即座に「嫌がる人を押さえつけるから楽しいんじゃないの!カウンセラーの癖に、そんなこともわからないの?」と一括され、その粗相にて再び、シャツをめくり上げられ陵辱されるのである。

なお、この刑は、私がつまらないギャグ、くだらない粗相、ふとした度忘れ等の罪を犯した際はもちろん、「私の機嫌を損ねた」「最近、面白いことがない」「娘をかわいいと言った」「洗濯しようとしたのに雨が降った」という理不尽極まりない理由でも、「お腹チュ、プラス10回ね」という形でも否応無く蓄積されてしまうので、私は既に出口の見えない借金地獄に陥ったも同然なのである。

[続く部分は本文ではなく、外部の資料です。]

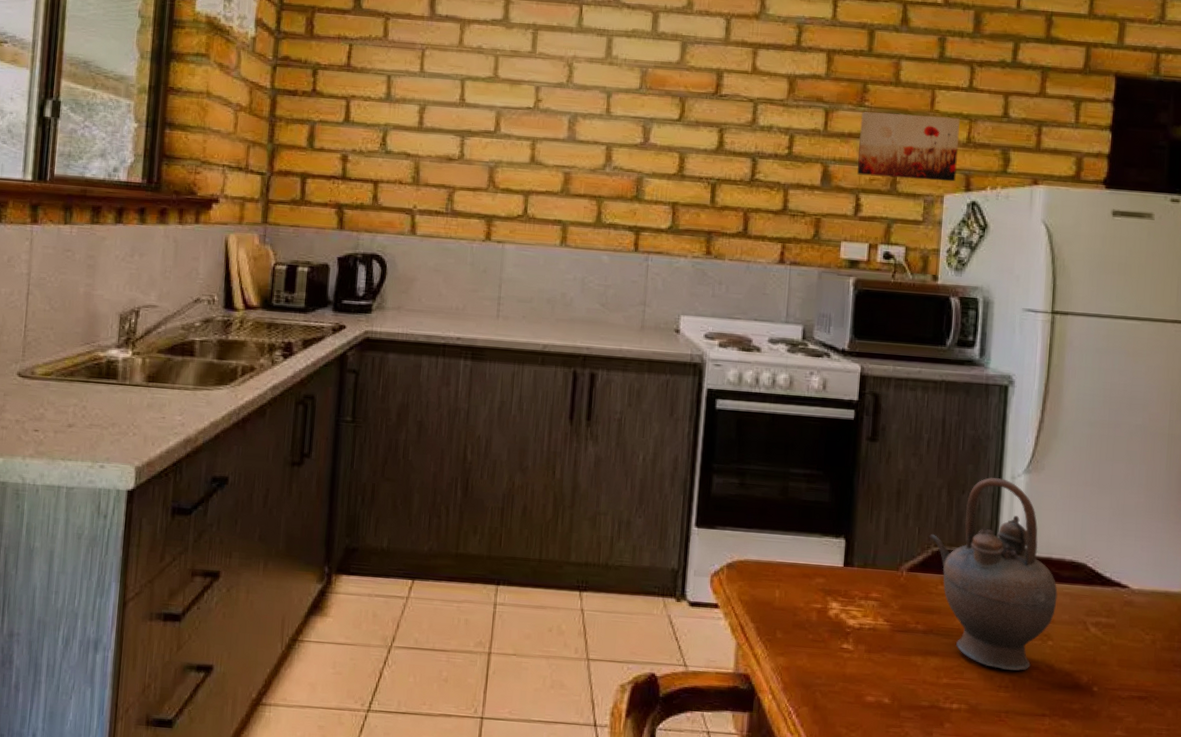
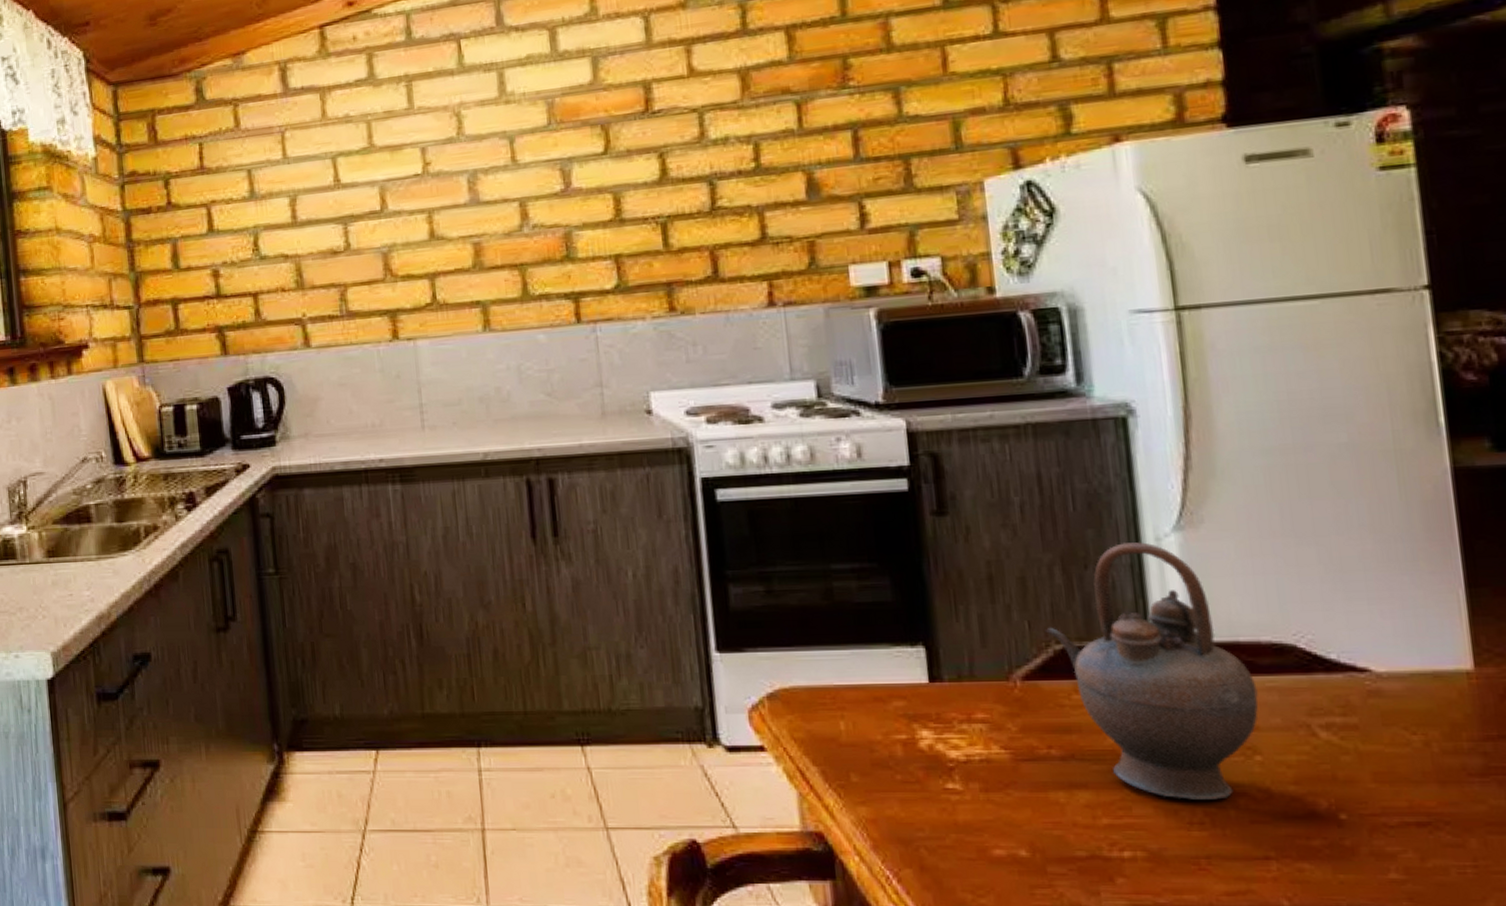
wall art: present [857,111,960,182] -> none [847,75,997,176]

辛いのは、この世界には自己破産という逃げ道がなく、ひたすら、その恐怖に震え続けなければいけないことである。

ただ、そういう環境にも関わらず、毎日普通に家に帰る私は、知らないうちに真性のM男に調教されているのではないか?という危惧が拭いきれない。
今度密かに、その道でメシを食っているお客さまに私のM性について問うてみようと思う。

さて、そんな母親を見習ってか、うちの娘も時々寝ているパパのシャツをめくってムニュとチューをしてくれることがある。
ところが、娘のそれは妻のような邪念がないせいか、実に心地よく、嬉しいのである。
「どんどんしていいでちゅよ~」てなもんである。
故に、娘に対しては自ら「お腹チュしていいでしゅよ~」と献上することもままある。
(もちろん、妻には見えないところで)
やはり、どのような行為もそうであるが、素直で純真であるということは非常に重要なのだ。
そのことを私はこの経験を通じて学んでいる。やはり心理学は日常に即したものでなければいけない。

ところが、そんな麗しき父娘の密かな楽しみは、ある日を境に変わってしまったのである。
近頃、反抗もする一方で、すっかり母親の親衛隊と化している娘は、ある日、パパのシャツをずりっと上げたまま、
「ママ~、ぱぷぅーのお腹よー。ママー、ママー」
と大声で叫ぶのである。

そして、脱兎として駆け出す妻の足音、S性を満面に湛えたその笑顔に震え上がる私。
反射的に逃げようとするが、なんと、娘はその両手を押さえ、
「ぱぷぅー、うごいちゃダメ。じっとしてなちゃい!」
と一括するのである。

この瞬間、深いところで何かが壊れた。
ああ、終わった・・・と思った。
妻の「えらーい!すごいね!!えらいねー!ご褒美あげようね!」という歓喜の声を遠のく意識の中で聞きながら、何を信じればいいのか見失いそうになっていた。

そうして、私は娘に売られた。
因みにその値段は、娘がご褒美として受け取った「しまじろうのガム1個」(約4円相当)である。

その日以来、ことあるごとにシャツをめくりあげてママを呼ぶことが娘の密かな楽しみになっており、やはり、ここは開き直ってひたすら自己破滅的なその道を究めるしかないのかと思う今日この頃である。

しかし、このブログを読んだ妻が、満面の笑みを浮かべてどんな量刑を下すのかに思いを馳せれば、こういう記事を投稿する僕は何と自虐的なんだろうとも思うのである。